=== Task input ===

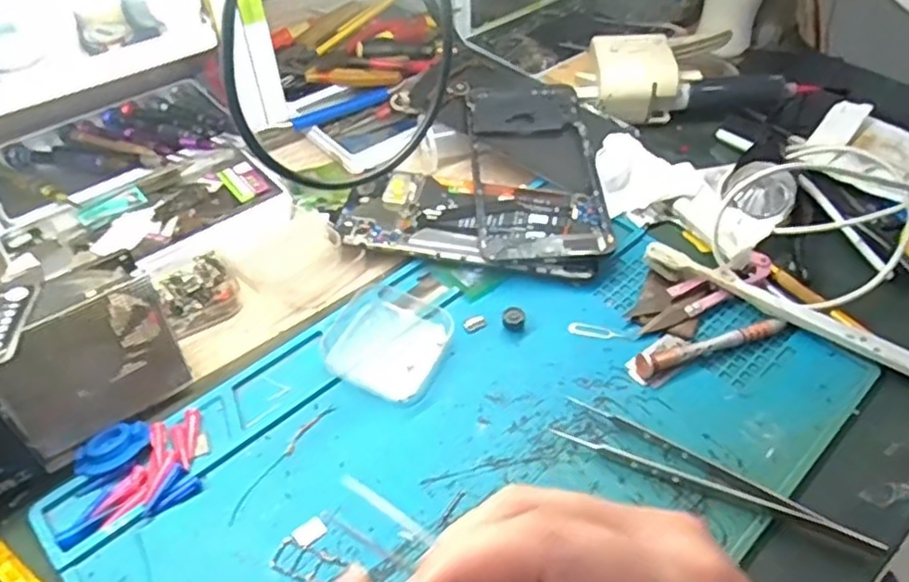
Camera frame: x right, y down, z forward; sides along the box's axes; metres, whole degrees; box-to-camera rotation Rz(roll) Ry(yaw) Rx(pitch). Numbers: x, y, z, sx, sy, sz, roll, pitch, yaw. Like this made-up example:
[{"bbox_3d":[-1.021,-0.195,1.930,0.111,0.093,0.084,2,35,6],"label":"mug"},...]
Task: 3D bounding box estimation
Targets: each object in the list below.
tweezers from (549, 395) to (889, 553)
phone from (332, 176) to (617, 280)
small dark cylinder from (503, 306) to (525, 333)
[{"bbox_3d":[0.121,0.090,0.328,0.149,0.015,0.025,26,52,22],"label":"tweezers"},{"bbox_3d":[0.013,-0.045,0.453,0.174,0.018,0.075,8,48,7],"label":"phone"},{"bbox_3d":[0.035,0.016,0.402,0.013,0.009,0.017,5,48,5],"label":"small dark cylinder"}]

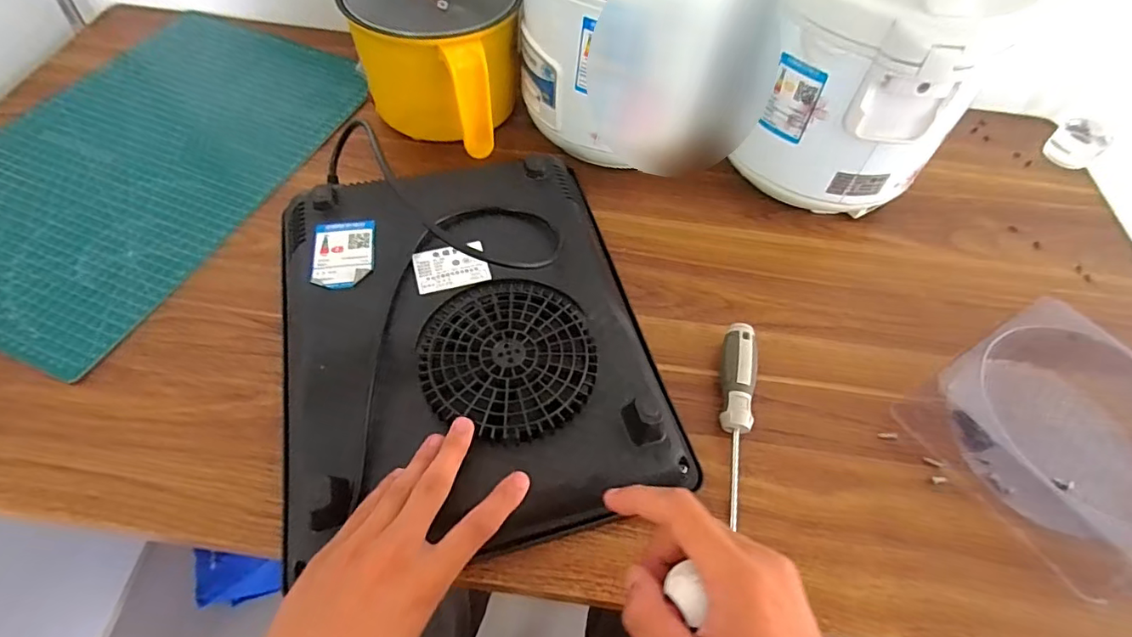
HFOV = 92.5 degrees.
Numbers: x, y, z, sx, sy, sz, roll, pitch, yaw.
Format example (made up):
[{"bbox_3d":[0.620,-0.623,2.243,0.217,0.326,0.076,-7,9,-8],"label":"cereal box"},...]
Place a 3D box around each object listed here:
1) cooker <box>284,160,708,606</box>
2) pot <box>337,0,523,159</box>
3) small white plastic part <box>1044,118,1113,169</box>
[{"bbox_3d":[-0.074,0.008,0.404,0.271,0.056,0.295,-12,58,-11],"label":"cooker"},{"bbox_3d":[-0.126,-0.267,0.542,0.159,0.137,0.199,-14,58,-13],"label":"pot"},{"bbox_3d":[0.600,-0.204,0.636,0.049,0.040,0.053,-35,65,-24],"label":"small white plastic part"}]

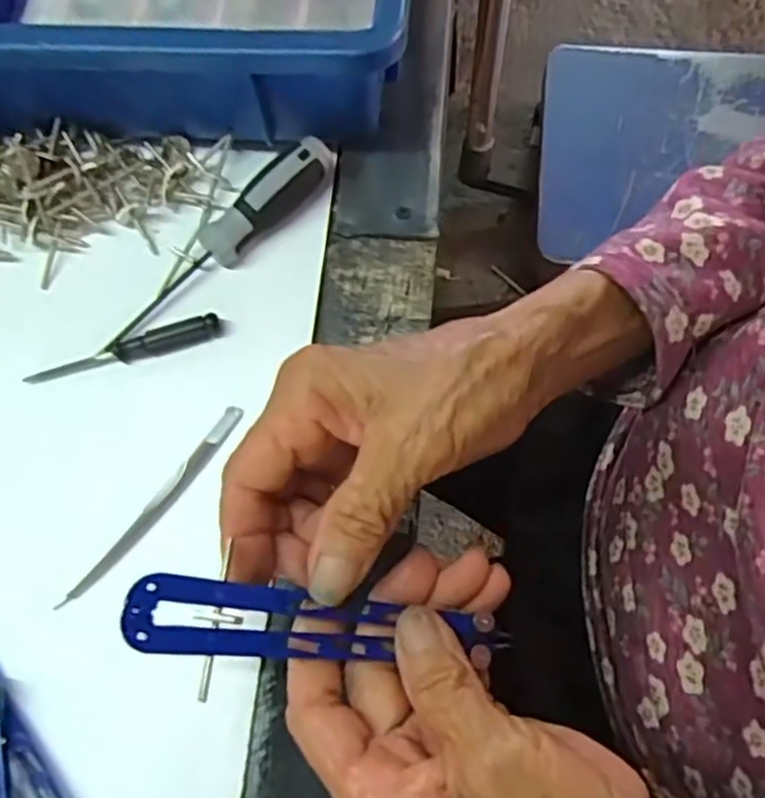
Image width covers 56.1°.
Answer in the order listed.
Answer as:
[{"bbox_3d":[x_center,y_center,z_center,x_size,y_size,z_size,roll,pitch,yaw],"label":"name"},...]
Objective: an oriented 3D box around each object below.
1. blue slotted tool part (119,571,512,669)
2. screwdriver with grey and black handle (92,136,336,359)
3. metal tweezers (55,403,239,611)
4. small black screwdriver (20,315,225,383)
[{"bbox_3d":[-0.016,0.071,0.226,0.123,0.008,0.021,11,65,-19],"label":"blue slotted tool part"},{"bbox_3d":[-0.078,-0.075,0.345,0.020,0.025,0.140,40,75,17],"label":"screwdriver with grey and black handle"},{"bbox_3d":[-0.098,0.044,0.306,0.010,0.011,0.105,37,74,16],"label":"metal tweezers"},{"bbox_3d":[-0.121,-0.022,0.334,0.090,0.010,0.012,-17,67,-4],"label":"small black screwdriver"}]

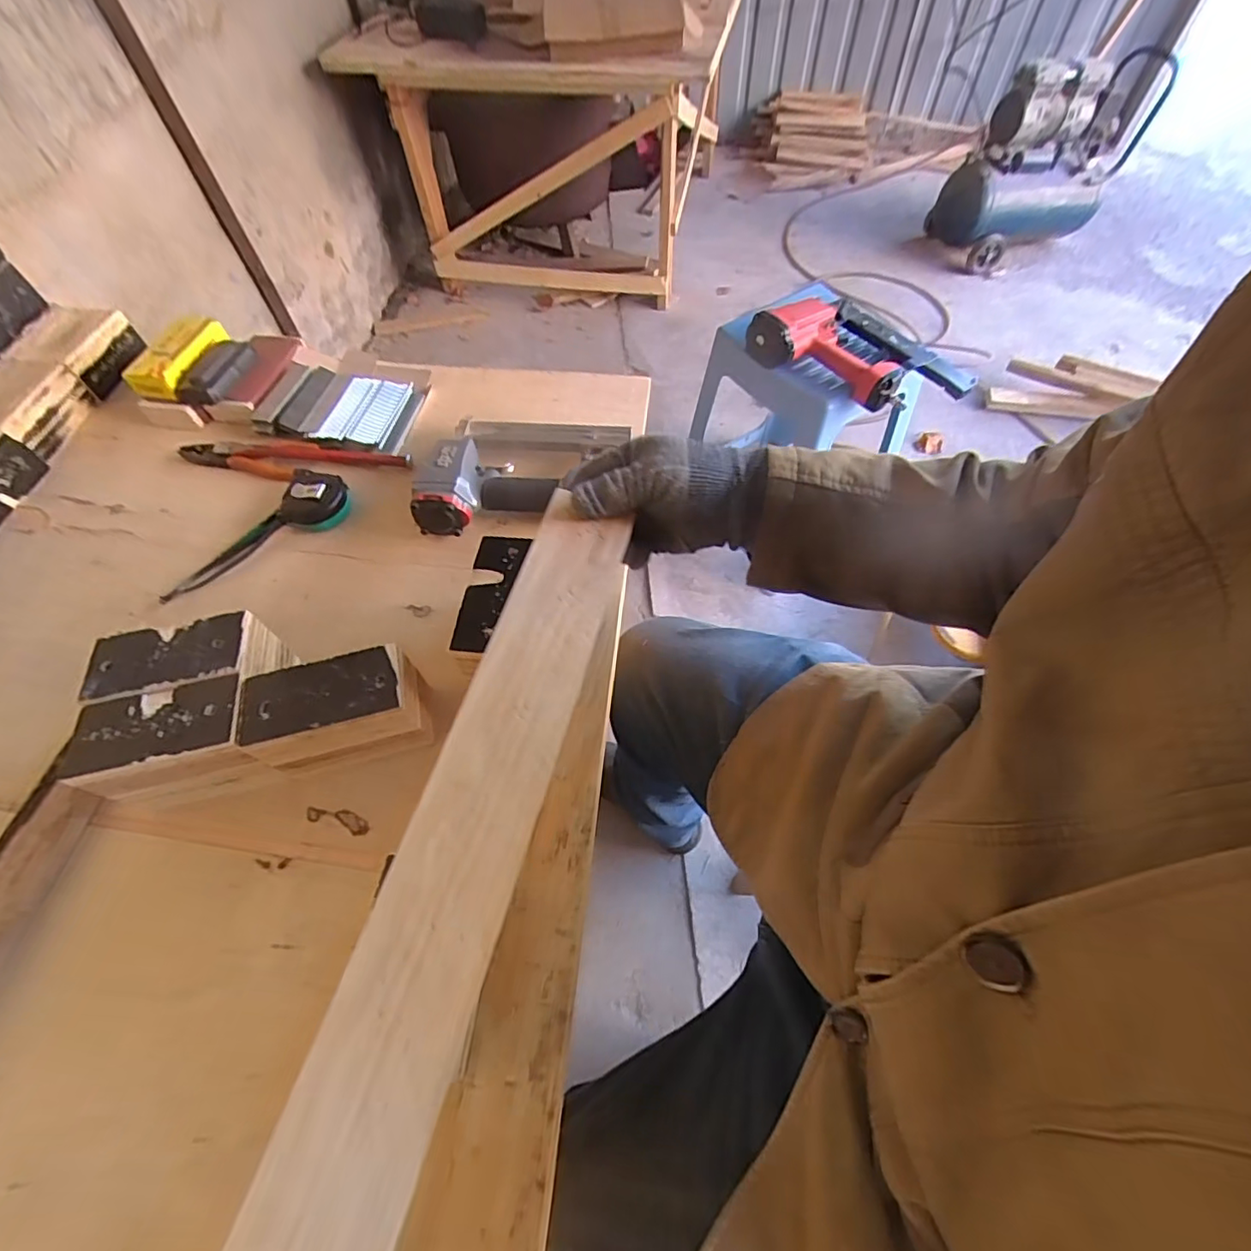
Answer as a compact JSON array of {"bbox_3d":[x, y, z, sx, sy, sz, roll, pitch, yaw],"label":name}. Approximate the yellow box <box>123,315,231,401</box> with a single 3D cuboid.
[{"bbox_3d":[-0.560,-0.340,0.707,0.064,0.028,0.127,12,60,10],"label":"yellow box"}]

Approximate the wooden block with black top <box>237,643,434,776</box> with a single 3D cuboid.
[{"bbox_3d":[-0.227,0.074,0.464,0.117,0.088,0.063,-13,59,-7],"label":"wooden block with black top"}]

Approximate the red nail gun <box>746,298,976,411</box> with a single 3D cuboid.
[{"bbox_3d":[0.413,-0.479,0.968,0.362,0.088,0.213,24,62,16],"label":"red nail gun"}]

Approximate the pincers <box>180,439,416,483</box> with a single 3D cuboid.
[{"bbox_3d":[-0.401,-0.196,0.670,0.277,0.025,0.050,4,59,3],"label":"pincers"}]

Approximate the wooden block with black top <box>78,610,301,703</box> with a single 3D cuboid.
[{"bbox_3d":[-0.362,0.045,0.484,0.123,0.089,0.062,-11,59,-4],"label":"wooden block with black top"}]

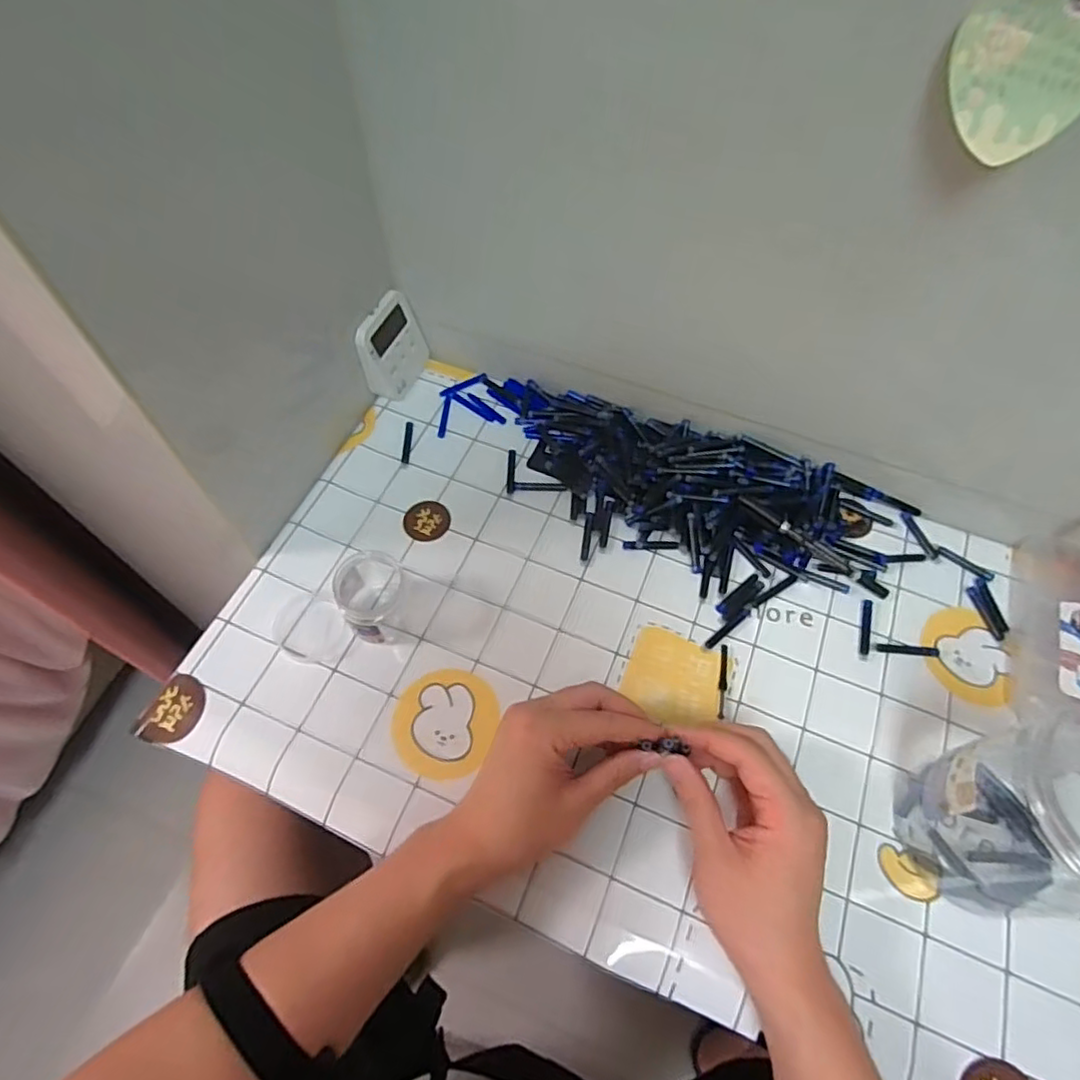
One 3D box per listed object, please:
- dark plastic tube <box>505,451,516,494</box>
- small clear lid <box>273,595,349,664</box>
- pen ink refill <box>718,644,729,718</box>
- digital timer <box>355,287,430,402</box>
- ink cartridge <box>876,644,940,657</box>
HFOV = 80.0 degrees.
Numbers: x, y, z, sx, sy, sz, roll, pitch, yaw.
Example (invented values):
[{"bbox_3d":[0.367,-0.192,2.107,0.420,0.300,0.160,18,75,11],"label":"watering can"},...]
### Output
[{"bbox_3d":[-0.026,-0.062,0.574,0.008,0.004,0.046,2,61,0],"label":"dark plastic tube"},{"bbox_3d":[-0.177,0.069,0.498,0.058,0.008,0.048,30,65,15],"label":"small clear lid"},{"bbox_3d":[0.137,0.105,0.480,0.006,0.004,0.058,11,61,5],"label":"pen ink refill"},{"bbox_3d":[-0.135,-0.178,0.596,0.028,0.076,0.077,19,62,9],"label":"digital timer"},{"bbox_3d":[0.284,0.085,0.495,0.049,0.004,0.007,4,61,2],"label":"ink cartridge"}]

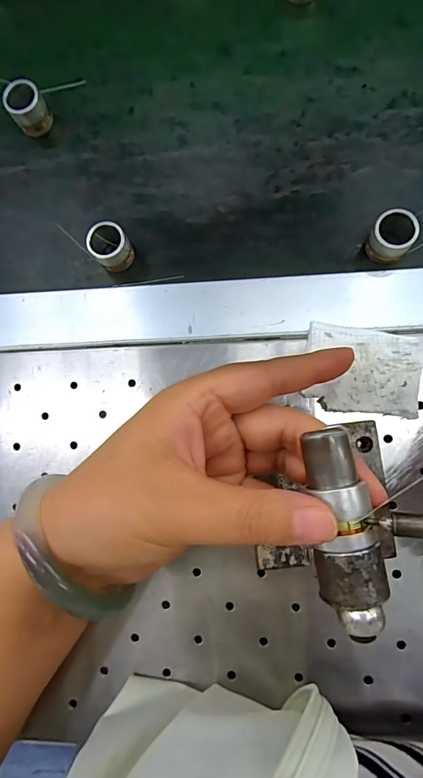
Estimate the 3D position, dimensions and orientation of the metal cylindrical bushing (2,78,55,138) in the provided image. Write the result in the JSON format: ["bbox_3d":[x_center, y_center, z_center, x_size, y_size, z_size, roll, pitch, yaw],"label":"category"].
[{"bbox_3d":[-0.128,-0.196,0.279,0.024,0.026,0.023,-1,84,6],"label":"metal cylindrical bushing"}]

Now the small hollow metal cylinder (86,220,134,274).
[{"bbox_3d":[-0.066,-0.093,0.263,0.025,0.026,0.024,-1,84,6],"label":"small hollow metal cylinder"}]

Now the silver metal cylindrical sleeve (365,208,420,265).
[{"bbox_3d":[0.108,-0.091,0.240,0.025,0.024,0.024,-1,84,6],"label":"silver metal cylindrical sleeve"}]

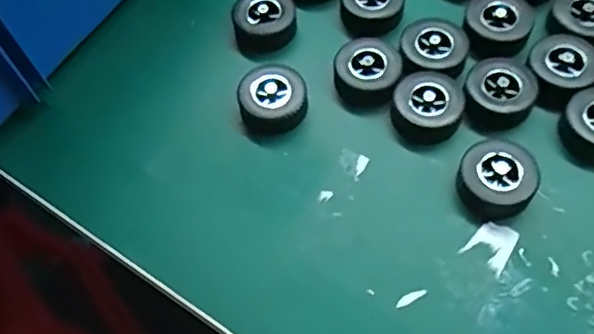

===

Above are the entries; copy out every line among them that contains the word "around".

# [Exercise result]
Place a 3D box around each object listed here:
Objective: an oriented 3D box around each object below.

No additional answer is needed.